What’s even worse is that Valle was only caught when his wife discovered his savage scheme on his computer. Nobody at the NYPD or the federal government seemed to notice that this rogue cop was abusing federal data until after his computer was searched by the FBI. That indicates lax security on the part of law enforcement agencies that are gathering and storing data about average citizens.

Details of Case Being Suppressed and Ignored

The federal prosecutors went out of their way to keep those details of the case secret, possibly because they didn’t want the public to know how easy it was for corrupt or perverted officials to use such information against average citizens. The real story was that a crazed and potentially mentally ill officer was able to use information from a police database in an attempt to harm average citizens.

He wasn’t the smartest officer, but Valle had little trouble abusing police resources to track down the women he wanted to get. This should be a wakeup call for everybody who cares about privacy, especially those who entertain the idea of federal registries for guns and mental illnesses.

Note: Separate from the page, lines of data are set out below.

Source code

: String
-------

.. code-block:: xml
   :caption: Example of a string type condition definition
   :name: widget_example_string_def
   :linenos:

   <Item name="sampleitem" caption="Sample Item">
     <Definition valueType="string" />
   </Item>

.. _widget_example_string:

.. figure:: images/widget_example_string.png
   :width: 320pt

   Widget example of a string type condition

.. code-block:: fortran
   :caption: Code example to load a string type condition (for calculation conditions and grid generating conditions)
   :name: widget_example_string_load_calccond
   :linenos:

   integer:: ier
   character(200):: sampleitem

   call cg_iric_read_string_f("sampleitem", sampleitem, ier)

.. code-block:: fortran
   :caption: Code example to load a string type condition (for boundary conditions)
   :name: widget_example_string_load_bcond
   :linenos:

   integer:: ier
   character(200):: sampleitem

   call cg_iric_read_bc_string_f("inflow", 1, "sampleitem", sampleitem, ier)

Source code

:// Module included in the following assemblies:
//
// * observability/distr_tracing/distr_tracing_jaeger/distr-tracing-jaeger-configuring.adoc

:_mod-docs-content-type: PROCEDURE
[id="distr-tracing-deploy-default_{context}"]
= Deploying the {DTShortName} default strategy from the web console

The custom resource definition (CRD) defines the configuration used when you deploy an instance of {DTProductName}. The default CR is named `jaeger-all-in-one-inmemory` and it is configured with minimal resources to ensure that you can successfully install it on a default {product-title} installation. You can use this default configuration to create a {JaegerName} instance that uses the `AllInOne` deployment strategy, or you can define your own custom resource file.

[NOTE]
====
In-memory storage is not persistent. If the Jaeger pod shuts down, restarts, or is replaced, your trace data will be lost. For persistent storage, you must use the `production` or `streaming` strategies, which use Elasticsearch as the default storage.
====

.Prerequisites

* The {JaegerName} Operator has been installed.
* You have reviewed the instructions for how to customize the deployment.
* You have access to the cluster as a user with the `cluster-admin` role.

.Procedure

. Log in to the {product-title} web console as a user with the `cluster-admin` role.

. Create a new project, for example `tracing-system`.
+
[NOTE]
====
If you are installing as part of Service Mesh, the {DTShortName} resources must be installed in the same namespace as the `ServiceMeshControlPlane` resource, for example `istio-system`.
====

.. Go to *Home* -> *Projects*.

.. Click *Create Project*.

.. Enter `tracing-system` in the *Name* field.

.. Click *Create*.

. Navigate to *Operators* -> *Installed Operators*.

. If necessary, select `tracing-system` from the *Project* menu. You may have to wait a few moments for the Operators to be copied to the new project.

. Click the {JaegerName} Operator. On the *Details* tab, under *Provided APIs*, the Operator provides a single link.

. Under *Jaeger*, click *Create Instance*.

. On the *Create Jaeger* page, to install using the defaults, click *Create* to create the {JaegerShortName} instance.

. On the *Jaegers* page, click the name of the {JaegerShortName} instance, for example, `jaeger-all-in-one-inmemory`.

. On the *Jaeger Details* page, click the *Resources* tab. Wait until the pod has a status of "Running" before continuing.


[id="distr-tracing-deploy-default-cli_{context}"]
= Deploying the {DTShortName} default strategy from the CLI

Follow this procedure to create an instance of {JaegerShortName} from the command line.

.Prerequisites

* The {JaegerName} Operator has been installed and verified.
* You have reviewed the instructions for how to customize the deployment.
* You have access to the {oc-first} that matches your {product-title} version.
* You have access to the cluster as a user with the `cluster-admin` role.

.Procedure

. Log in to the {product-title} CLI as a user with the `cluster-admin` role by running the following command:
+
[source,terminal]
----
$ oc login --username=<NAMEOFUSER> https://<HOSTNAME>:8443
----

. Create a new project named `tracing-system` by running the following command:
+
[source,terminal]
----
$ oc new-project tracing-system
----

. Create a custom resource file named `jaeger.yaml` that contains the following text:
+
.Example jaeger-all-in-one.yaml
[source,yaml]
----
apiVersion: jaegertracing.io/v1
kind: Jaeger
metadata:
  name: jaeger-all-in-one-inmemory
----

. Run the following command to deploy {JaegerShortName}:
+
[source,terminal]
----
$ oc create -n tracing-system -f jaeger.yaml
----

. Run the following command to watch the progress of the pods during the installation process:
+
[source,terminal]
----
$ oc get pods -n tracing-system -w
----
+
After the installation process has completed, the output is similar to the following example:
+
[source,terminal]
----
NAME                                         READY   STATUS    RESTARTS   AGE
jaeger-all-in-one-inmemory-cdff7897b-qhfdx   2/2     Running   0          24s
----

Corrupt and disturbed members of law enforcement could easily use those databases to locate potential victims or people that they didn’t like. One way that such databases could be abused would be for a crooked cop to locate the owner of a particular kind of gun he wanted to steal. The information could also be used for blackmail.

An even worse nightmare would occur if hackers were able to crack the databases and steal that information. We already had a case in which the Westchester Journal News newspaper in the New York suburbs published the names and addresses of gun owners [3]. The information about the gun owners came from a state database about gun permits. The paper’s journalists even created an interactive map that showed where the permit holders lived.

It looks as if federal authorities went out of their way to cover up this aspect of the case, possibly because they didn’t want to face the backlash from the public that would occur if it became known that it was so easy for individuals in the system to access all the information in federal law enforcement databases.

More to the News Than the Headline

The Valle case is a perfect example of why you should read the whole news story rather than the headlines. The headlines about cannibalism are gory and disturbing, but the frightening aspects of this case are in the details buried in the news copy.

The media ignored a bothersome legal precedent that could become a serious threat to some of our most basic freedoms. Do we really want federal prosecutors to have the ability to use whatever we say online against us? Many of the things we write could be used to turn a jury against us.

For example, the IRS could use writing in favor of a national sales tax or an attack on the 16th amendment as “evidence” that somebody was planning tax evasion. This could be a serious threat to freedom of speech.

Even worse, there is evidence of secret and possibly illegal federal databases containing information about average citizens that are easy to access. If such databases exist, that could be an even worse scandal than the recent IRS abuses.

Somebody needs to investigate the Gilberto Valle case and find out what’s really going on here. There’s more to this than meets the eye and it could expose some serious threats to individual freedom on the part of the federal government.